### EXTRACTED RECORDS ###

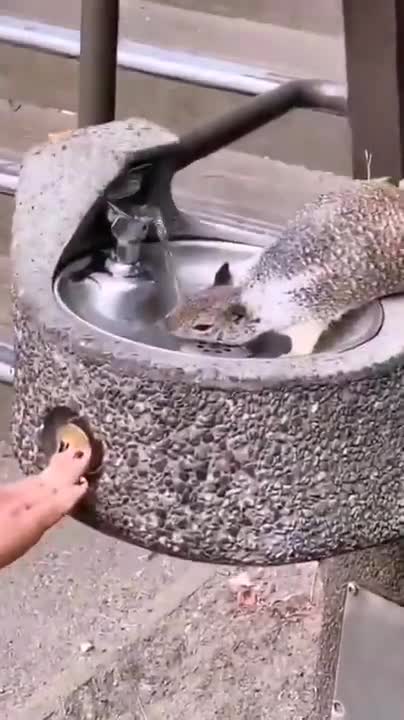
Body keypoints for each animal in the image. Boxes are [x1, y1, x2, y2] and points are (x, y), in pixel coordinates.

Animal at [165, 180, 404, 356]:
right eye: (191, 297)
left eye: (202, 327)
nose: (166, 324)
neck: (253, 285)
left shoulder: (306, 317)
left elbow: (303, 347)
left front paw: (287, 356)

###

Once you reach the line that holds "nose: (166, 324)", print it and every line after it through the end of the records, word for word.

**ANSWER:**
nose: (166, 324)
neck: (253, 285)
left shoulder: (306, 317)
left elbow: (303, 347)
left front paw: (287, 356)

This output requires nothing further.